OBJECTIVE: To explore and identify clinical characteristics that relate to disability in CD.
METHODS: Data on disability, severity of dystonia, anxiety, depression, pain and quality of life of 96 CD patients was analyzed with a principal component analysis (PCA). Multiple regression analysis was performed to determine which components derived from the PCA explain most of the variance in disability.
RESULTS: PCA revealed five components (disability, psychiatric features, pain, physical function and severity of dystonia), explaining 74.4% of the variance in disability. Multivariate association between disability and the other components was statistically significant (R(2) change 0.433, F change (4-86) = 22.39, p = .000). Psychiatric features had the largest contribution to disability (standardized beta = 0.555, p = 0.000) followed by pain (standardized beta = 0.232 p = 0.004).
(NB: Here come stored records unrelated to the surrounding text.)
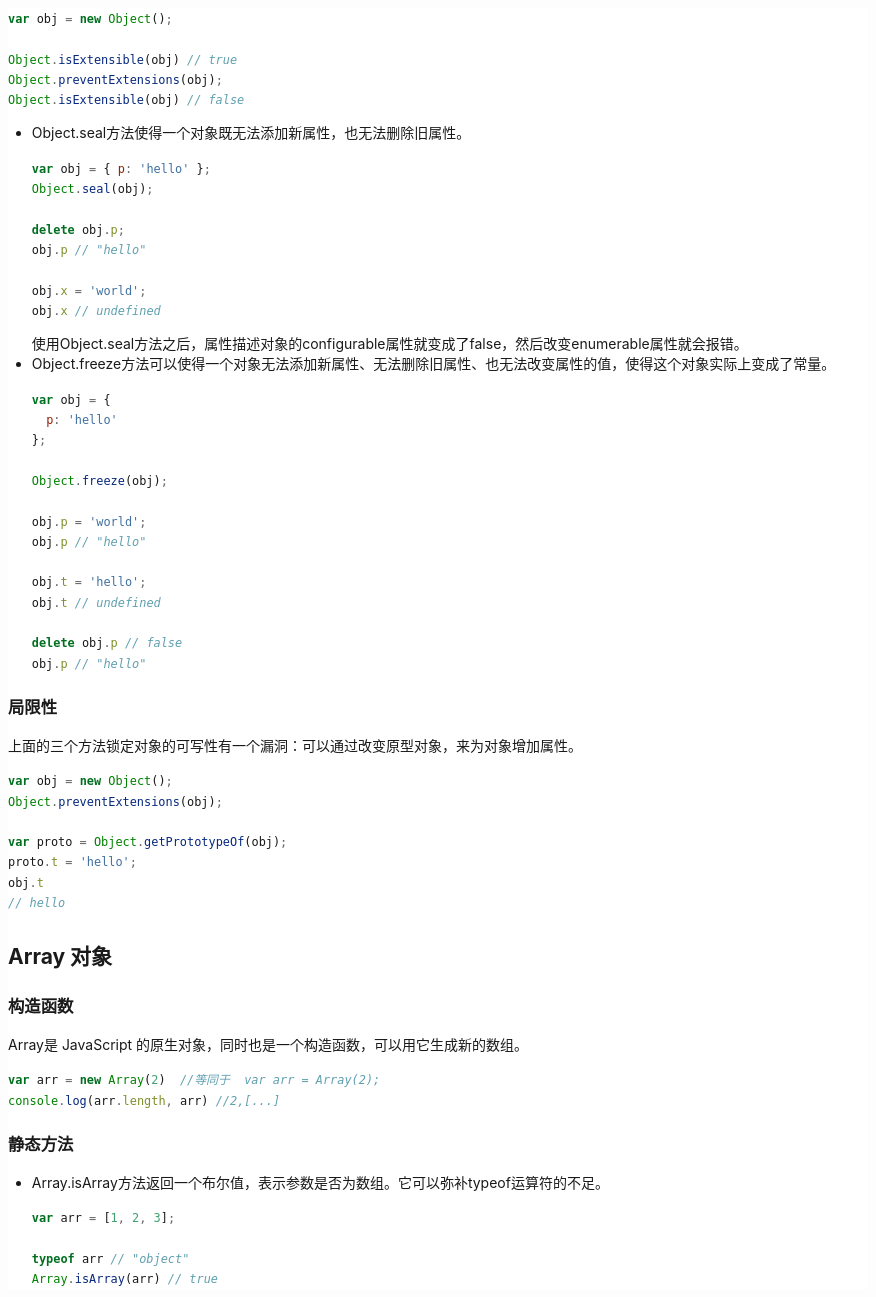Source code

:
   ```js
  var obj = new Object();

  Object.isExtensible(obj) // true
  Object.preventExtensions(obj);
  Object.isExtensible(obj) // false
  ```
* Object.seal方法使得一个对象既无法添加新属性，也无法删除旧属性。
  ```js
  var obj = { p: 'hello' };
  Object.seal(obj);

  delete obj.p;
  obj.p // "hello"

  obj.x = 'world';
  obj.x // undefined
  ```
  使用Object.seal方法之后，属性描述对象的configurable属性就变成了false，然后改变enumerable属性就会报错。
* Object.freeze方法可以使得一个对象无法添加新属性、无法删除旧属性、也无法改变属性的值，使得这个对象实际上变成了常量。
  ```js
  var obj = {
    p: 'hello'
  };

  Object.freeze(obj);

  obj.p = 'world';
  obj.p // "hello"

  obj.t = 'hello';
  obj.t // undefined

  delete obj.p // false
  obj.p // "hello"
  ```
### 局限性
上面的三个方法锁定对象的可写性有一个漏洞：可以通过改变原型对象，来为对象增加属性。
```js
var obj = new Object();
Object.preventExtensions(obj);

var proto = Object.getPrototypeOf(obj);
proto.t = 'hello';
obj.t
// hello
```

## Array 对象
### 构造函数
Array是 JavaScript 的原生对象，同时也是一个构造函数，可以用它生成新的数组。
```js
var arr = new Array(2)  //等同于  var arr = Array(2);
console.log(arr.length, arr) //2,[...]
```
### 静态方法 
* Array.isArray方法返回一个布尔值，表示参数是否为数组。它可以弥补typeof运算符的不足。
  ```js
  var arr = [1, 2, 3];

  typeof arr // "object"
  Array.isArray(arr) // true
  ```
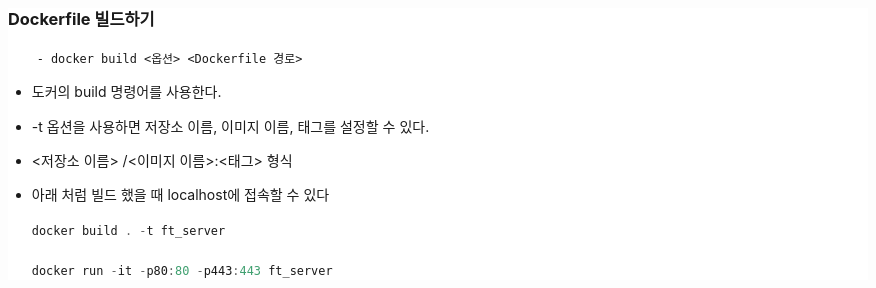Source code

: ### Dockerfile 빌드하기

        - docker build <옵션> <Dockerfile 경로>
        
- 도커의 build 명령어를 사용한다. 

- -t 옵션을 사용하면 저장소 이름, 이미지 이름, 태그를 설정할 수 있다.

- <저장소 이름> /<이미지 이름>:<태그> 형식

- 아래 처럼 빌드 했을 때 localhost에 접속할 수 있다

    ```js
    docker build . -t ft_server
    
    docker run -it -p80:80 -p443:443 ft_server
    ```
        
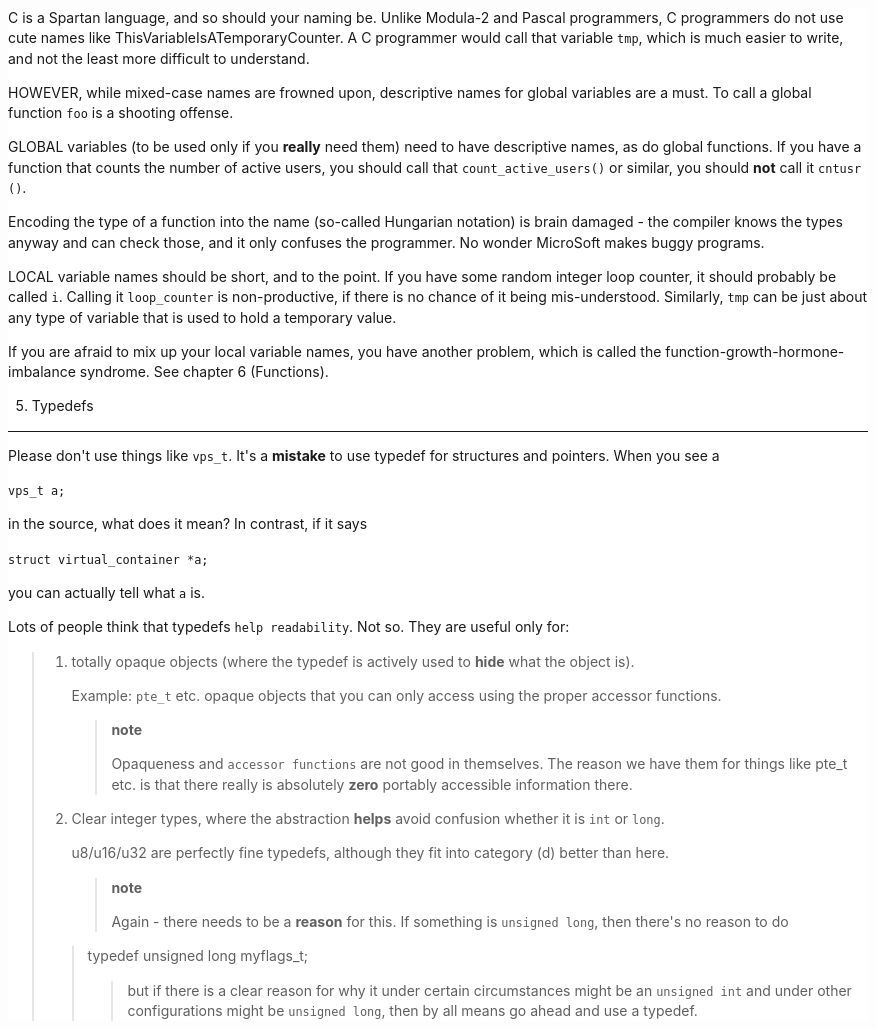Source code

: C is a Spartan language, and so should your naming be. Unlike Modula-2 and Pascal programmers, C programmers do not use cute names like ThisVariableIsATemporaryCounter. A C programmer would call that variable `tmp`, which is much easier to write, and not the least more difficult to understand.

HOWEVER, while mixed-case names are frowned upon, descriptive names for global variables are a must. To call a global function `foo` is a shooting offense.

GLOBAL variables (to be used only if you **really** need them) need to have descriptive names, as do global functions. If you have a function that counts the number of active users, you should call that `count_active_users()` or similar, you should **not** call it `cntusr()`.

Encoding the type of a function into the name (so-called Hungarian notation) is brain damaged - the compiler knows the types anyway and can check those, and it only confuses the programmer. No wonder MicroSoft makes buggy programs.

LOCAL variable names should be short, and to the point. If you have some random integer loop counter, it should probably be called `i`. Calling it `loop_counter` is non-productive, if there is no chance of it being mis-understood. Similarly, `tmp` can be just about any type of variable that is used to hold a temporary value.

If you are afraid to mix up your local variable names, you have another problem, which is called the function-growth-hormone-imbalance syndrome. See chapter 6 (Functions).

5) Typedefs
-----------

Please don't use things like `vps_t`. It's a **mistake** to use typedef for structures and pointers. When you see a

``` {.sourceCode .c}
vps_t a;
```

in the source, what does it mean? In contrast, if it says

``` {.sourceCode .c}
struct virtual_container *a;
```

you can actually tell what `a` is.

Lots of people think that typedefs `help readability`. Not so. They are useful only for:

> 1.  totally opaque objects (where the typedef is actively used to **hide** what the object is).
>
>     Example: `pte_t` etc. opaque objects that you can only access using the proper accessor functions.
>
>     > **note**
>     >
>     > Opaqueness and `accessor functions` are not good in themselves. The reason we have them for things like pte\_t etc. is that there really is absolutely **zero** portably accessible information there.
>
> 2.  Clear integer types, where the abstraction **helps** avoid confusion whether it is `int` or `long`.
>
>     u8/u16/u32 are perfectly fine typedefs, although they fit into category (d) better than here.
>
>     > **note**
>     >
>     > Again - there needs to be a **reason** for this. If something is `unsigned long`, then there's no reason to do
>
> > typedef unsigned long myflags\_t;
> >
> > > but if there is a clear reason for why it under certain circumstances might be an `unsigned int` and under other configurations might be `unsigned long`, then by all means go ahead and use a typedef.
>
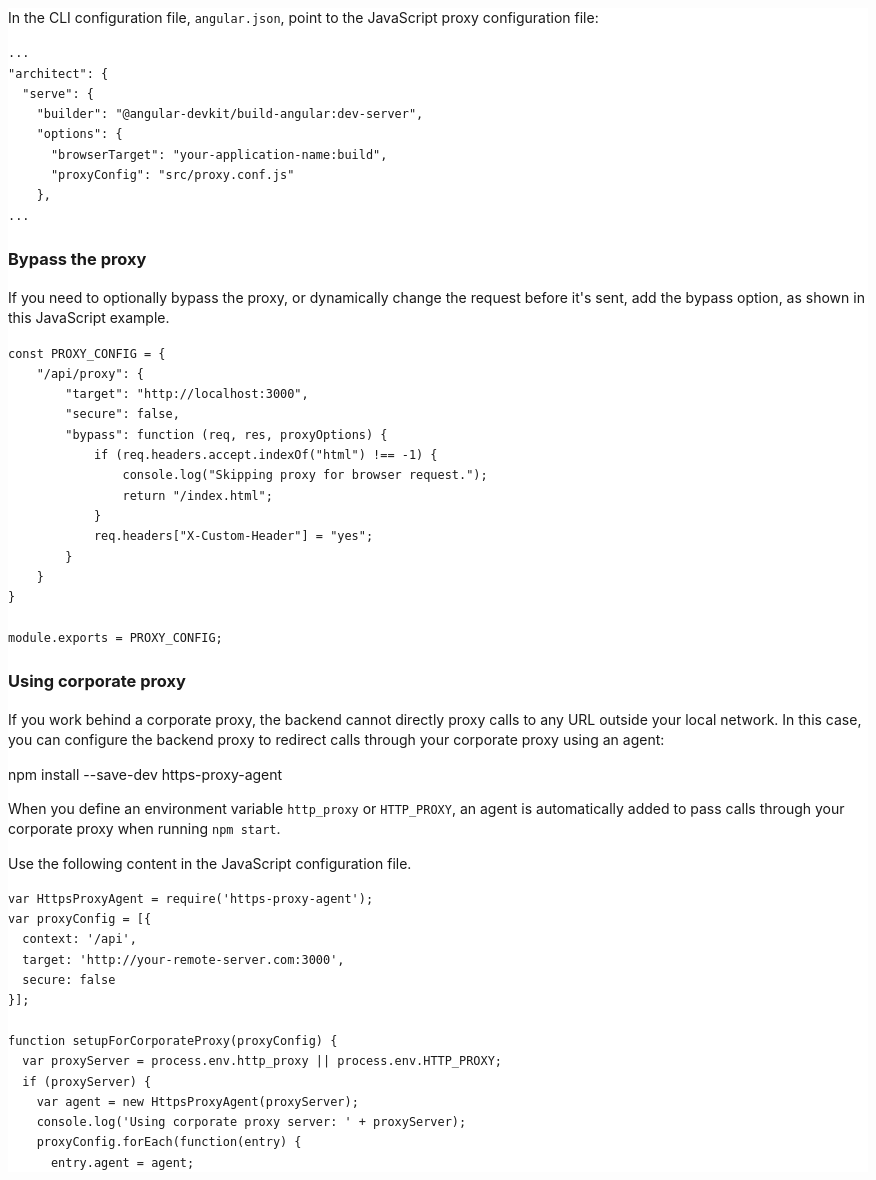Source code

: In the CLI configuration file, `angular.json`, point to the JavaScript proxy configuration file:

```
...
"architect": {
  "serve": {
    "builder": "@angular-devkit/build-angular:dev-server",
    "options": {
      "browserTarget": "your-application-name:build",
      "proxyConfig": "src/proxy.conf.js"
    },
...
```

### Bypass the proxy

If you need to optionally bypass the proxy, or dynamically change the request before it's sent, add the bypass option, as shown in this JavaScript example.

```
const PROXY_CONFIG = {
    "/api/proxy": {
        "target": "http://localhost:3000",
        "secure": false,
        "bypass": function (req, res, proxyOptions) {
            if (req.headers.accept.indexOf("html") !== -1) {
                console.log("Skipping proxy for browser request.");
                return "/index.html";
            }
            req.headers["X-Custom-Header"] = "yes";
        }
    }
}

module.exports = PROXY_CONFIG;
```

### Using corporate proxy

If you work behind a corporate proxy, the backend cannot directly proxy calls to any URL outside your local network.
In this case, you can configure the backend proxy to redirect calls through your corporate proxy using an agent:

<code-example language="none" class="code-shell">
npm install --save-dev https-proxy-agent
</code-example>

When you define an environment variable `http_proxy` or `HTTP_PROXY`, an agent is automatically added to pass calls through your corporate proxy when running `npm start`.

Use the following content in the JavaScript configuration file.

```
var HttpsProxyAgent = require('https-proxy-agent');
var proxyConfig = [{
  context: '/api',
  target: 'http://your-remote-server.com:3000',
  secure: false
}];

function setupForCorporateProxy(proxyConfig) {
  var proxyServer = process.env.http_proxy || process.env.HTTP_PROXY;
  if (proxyServer) {
    var agent = new HttpsProxyAgent(proxyServer);
    console.log('Using corporate proxy server: ' + proxyServer);
    proxyConfig.forEach(function(entry) {
      entry.agent = agent;
```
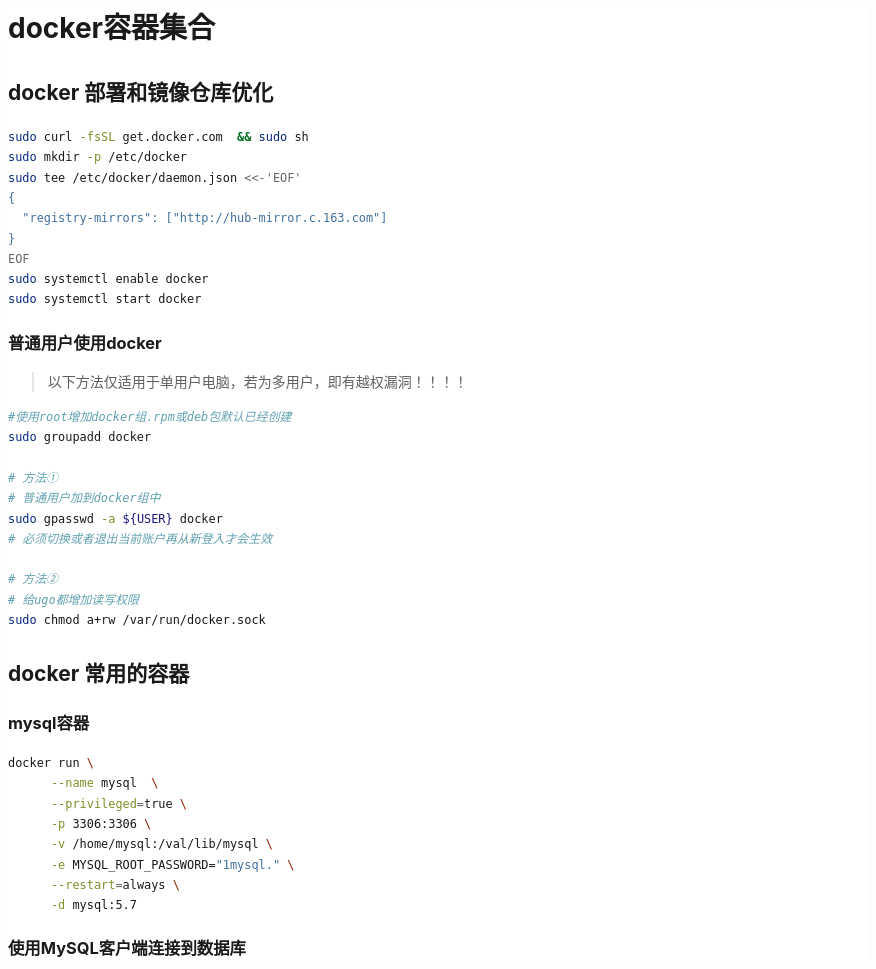 # docker容器集合

## docker 部署和镜像仓库优化

```bash
sudo curl -fsSL get.docker.com  && sudo sh
sudo mkdir -p /etc/docker
sudo tee /etc/docker/daemon.json <<-'EOF'
{
  "registry-mirrors": ["http://hub-mirror.c.163.com"]
}
EOF
sudo systemctl enable docker
sudo systemctl start docker
```

### 普通用户使用docker

> 以下方法仅适用于单用户电脑，若为多用户，即有越权漏洞！！！！

```bash
#使用root增加docker组.rpm或deb包默认已经创建
sudo groupadd docker

# 方法①
# 普通用户加到docker组中
sudo gpasswd -a ${USER} docker
# 必须切换或者退出当前账户再从新登入才会生效

# 方法②
# 给ugo都增加读写权限
sudo chmod a+rw /var/run/docker.sock
```

##  docker 常用的容器

### mysql容器

```bash
docker run \
      --name mysql  \
      --privileged=true \
      -p 3306:3306 \
      -v /home/mysql:/val/lib/mysql \
      -e MYSQL_ROOT_PASSWORD="1mysql." \
      --restart=always \
      -d mysql:5.7
```

### 使用MySQL客户端连接到数据库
Physical functioning (standardized beta = 0.059 p = 0.507) and severity of dystonia (standardized beta = -0.001 p = 0.991) had no significant contribution.
CONCLUSIONS: In CD patients, psychiatric features and pain are important determinants of disability. Interventions to reduce psychiatric problems and pain should have a more prominent role in the treatment of CD patients in order to improve disability levels.